Rebecca: There was a ficus tree in our foreclosed house when we bought it, and I’m pretty sure that tree had not been watered for a year since the house had been empty for at least that long. I only had that one aloe plant at the time so I wasn’t very tuned in to plants and I hardly noticed the tree. It only had a handful of leaves left, and I assumed it was past hope.
I’m still not sure why I didn’t just throw it out with all the other junk we cleaned out of the house in the first few weeks. It lingered on in my kitchen and rarely got watered with all the chaos of moving and unpacking and fixing that was going down.

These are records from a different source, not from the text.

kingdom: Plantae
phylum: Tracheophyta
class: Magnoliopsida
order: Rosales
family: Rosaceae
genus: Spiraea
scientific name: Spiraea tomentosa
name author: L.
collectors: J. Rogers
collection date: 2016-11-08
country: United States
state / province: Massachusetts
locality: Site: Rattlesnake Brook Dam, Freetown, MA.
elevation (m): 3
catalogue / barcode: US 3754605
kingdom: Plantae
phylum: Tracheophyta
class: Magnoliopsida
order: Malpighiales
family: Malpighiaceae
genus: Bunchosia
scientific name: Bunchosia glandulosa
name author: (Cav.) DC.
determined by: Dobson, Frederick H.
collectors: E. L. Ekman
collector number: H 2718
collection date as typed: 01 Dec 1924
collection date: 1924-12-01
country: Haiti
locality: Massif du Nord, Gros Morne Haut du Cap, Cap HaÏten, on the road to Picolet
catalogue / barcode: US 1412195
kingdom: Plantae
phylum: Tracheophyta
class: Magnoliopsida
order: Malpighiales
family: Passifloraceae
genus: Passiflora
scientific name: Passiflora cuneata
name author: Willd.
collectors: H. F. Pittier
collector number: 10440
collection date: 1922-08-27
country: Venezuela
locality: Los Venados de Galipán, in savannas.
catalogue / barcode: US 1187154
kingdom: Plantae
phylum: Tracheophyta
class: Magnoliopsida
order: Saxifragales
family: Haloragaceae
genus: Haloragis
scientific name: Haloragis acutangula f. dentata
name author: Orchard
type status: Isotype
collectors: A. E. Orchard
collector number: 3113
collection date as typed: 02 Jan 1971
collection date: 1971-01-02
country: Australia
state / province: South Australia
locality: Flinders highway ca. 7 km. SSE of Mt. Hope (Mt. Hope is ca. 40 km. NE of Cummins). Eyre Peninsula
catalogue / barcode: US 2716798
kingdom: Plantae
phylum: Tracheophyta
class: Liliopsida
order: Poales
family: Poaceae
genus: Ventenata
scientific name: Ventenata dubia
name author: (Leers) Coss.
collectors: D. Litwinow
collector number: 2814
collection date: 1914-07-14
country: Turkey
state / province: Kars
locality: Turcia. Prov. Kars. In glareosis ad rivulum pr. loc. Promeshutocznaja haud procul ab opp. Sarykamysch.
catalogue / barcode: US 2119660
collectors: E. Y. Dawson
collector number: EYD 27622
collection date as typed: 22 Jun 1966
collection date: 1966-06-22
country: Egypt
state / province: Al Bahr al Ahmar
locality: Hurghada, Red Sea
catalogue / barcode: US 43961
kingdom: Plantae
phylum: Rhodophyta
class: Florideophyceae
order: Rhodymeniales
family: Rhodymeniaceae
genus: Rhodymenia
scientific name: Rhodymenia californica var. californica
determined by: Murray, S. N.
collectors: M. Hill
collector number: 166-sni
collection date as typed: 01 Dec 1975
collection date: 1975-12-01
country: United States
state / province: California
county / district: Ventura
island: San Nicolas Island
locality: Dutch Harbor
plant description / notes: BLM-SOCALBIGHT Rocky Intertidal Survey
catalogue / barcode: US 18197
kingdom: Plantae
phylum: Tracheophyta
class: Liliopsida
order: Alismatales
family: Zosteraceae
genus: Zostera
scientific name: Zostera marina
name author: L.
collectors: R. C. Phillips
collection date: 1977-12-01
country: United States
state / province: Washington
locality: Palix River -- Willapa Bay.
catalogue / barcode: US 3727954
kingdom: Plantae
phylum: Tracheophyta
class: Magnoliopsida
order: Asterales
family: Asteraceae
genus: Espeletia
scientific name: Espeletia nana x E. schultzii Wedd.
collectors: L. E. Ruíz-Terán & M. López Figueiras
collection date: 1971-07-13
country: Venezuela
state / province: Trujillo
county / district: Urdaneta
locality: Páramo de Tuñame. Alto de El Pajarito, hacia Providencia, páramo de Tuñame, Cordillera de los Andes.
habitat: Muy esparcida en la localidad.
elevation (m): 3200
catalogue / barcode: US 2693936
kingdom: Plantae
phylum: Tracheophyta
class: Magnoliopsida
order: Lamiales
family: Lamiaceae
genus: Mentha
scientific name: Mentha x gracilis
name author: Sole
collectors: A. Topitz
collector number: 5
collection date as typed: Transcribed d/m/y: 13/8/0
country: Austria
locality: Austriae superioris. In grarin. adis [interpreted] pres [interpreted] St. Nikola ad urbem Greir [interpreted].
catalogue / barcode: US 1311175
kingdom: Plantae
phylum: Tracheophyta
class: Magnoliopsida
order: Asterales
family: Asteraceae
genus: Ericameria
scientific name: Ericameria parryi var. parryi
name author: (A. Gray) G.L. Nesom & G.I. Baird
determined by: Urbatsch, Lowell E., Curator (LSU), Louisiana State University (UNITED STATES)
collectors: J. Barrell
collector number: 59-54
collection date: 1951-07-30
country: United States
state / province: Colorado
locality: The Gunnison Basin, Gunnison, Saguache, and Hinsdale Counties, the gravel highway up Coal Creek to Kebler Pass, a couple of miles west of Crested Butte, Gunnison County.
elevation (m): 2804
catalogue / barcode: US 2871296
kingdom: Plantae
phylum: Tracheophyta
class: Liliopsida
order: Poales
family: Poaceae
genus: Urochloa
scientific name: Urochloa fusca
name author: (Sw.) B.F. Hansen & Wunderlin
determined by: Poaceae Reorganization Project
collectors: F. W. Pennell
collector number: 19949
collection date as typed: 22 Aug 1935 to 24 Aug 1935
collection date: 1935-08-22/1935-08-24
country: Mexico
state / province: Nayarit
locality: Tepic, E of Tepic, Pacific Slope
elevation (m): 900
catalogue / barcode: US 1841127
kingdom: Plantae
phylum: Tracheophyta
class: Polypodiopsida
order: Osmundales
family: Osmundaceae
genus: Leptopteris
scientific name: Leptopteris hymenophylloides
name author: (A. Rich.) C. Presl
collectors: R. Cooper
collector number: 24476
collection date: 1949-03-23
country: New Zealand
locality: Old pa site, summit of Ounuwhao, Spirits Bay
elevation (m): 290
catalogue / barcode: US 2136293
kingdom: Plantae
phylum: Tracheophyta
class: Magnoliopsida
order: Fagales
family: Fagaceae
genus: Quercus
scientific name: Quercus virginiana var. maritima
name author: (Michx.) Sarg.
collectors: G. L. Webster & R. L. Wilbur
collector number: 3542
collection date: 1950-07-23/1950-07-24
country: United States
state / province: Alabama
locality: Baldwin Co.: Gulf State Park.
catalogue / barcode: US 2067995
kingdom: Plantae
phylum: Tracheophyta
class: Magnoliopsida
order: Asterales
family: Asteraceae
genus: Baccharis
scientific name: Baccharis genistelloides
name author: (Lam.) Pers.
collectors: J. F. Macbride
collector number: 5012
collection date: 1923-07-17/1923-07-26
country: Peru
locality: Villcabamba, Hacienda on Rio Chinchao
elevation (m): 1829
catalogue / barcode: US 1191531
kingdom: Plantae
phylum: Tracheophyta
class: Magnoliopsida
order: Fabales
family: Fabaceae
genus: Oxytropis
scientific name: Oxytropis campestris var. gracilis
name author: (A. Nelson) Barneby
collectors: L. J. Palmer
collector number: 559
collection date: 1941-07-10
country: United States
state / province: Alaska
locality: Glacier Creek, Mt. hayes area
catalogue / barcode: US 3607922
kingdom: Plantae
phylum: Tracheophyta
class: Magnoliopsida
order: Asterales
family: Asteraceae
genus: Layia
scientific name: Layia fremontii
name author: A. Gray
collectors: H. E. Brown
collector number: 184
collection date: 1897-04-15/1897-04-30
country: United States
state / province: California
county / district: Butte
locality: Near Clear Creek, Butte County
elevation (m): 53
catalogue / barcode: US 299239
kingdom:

About three months after moving was when I had that revelation that plants were the uniting theme in all the different interiors that I found beautiful. Right after I checked on my aloe and moved it to a prominent window, I remember running to that tree, and feeling bummed for being a contributing factor in its life of neglect.
I decided to start watering and fertilizing the plant every week to see if I could save it, and today it is thriving and you would never guess that it lived through a whole year of complete abandonment.
I also feel pretty proud of the time I trimmed my dieffenbachia plant and figured out how to get 7 new shoots from the one stalk. Propagation is amazing!
EM: What are some of your plant-growing aspirations— any particular types on your horizon?
Rebecca: Oh man, doesn’t everyone long for a fiddle leaf fig? I also think monstera plants are beautiful. Other than that, I’d love to just get some more variety in the kinds of plants I have. I am sure there are loads of super low-maintenance plants out there just waiting to be found and enjoyed! I do have some variety already, but a whole lot of the plants I have are through propagation so there’s quite a number of matching plants.
EM: How do you make time for your plants with 4 little ones around? What is your best tip for moms trying to care for many living things?
I usually try to include my kids with the weekly watering, and they love it! They each have an old yogurt container that we only fill ¼ to ½ full to reduce the likelihood of spills, and then we march around the house together making sure all the plants get some water.
This works best if your plants have drain holes at the bottom of their pots— if the kids get overzealous with the water then the excess can drain out instead of drowning the plants. Also, including the kids is helpful because they often remind me about watering because they love it so much.
When I do water the plants after the kids are in bed, it’s usually a peaceful way of unwinding, and I focus on how watering them is a small investment for the upcoming week of getting to enjoy all these plants.
I also try to give myself tons of grace when I’m pregnant or postpartum. I assume the plants are going to suffer a bit and I try to never let that make me feel sad! It is super fun to have lots of plants around, but I know keeping my kids healthy and well is way more important than the plants. I try to always remember that letting the plants die sometimes is just a symptom of the incredibly important and exhausting job of raising these wonderful kids!
If the idea of having houseplants appeals to you, I would definitely encourage you to give it a try! To me, raising kids and keeping plants (whether you have an outdoor garden or a menagerie of pots indoors) are beautifully analogous endeavors.
As I water, fertilize and trim my plants, all I’m really doing is setting them up for success as they soak up the sun and do the work of growing themselves.
It reminds me that the work I do raising my kids is remarkably similar. I do the best I can to nurture and support them and try to build an environment in our home that will set them up for success in their lives, but they are their own people who grow and blossom independently from me.
Their growth on every level is slow, steady, and at their own pace, and just like there is no trick besides perseverance to getting my orchids to blossom, there’s no trick besides steady love to guide these kiddos through the work they need to do to get to adulthood.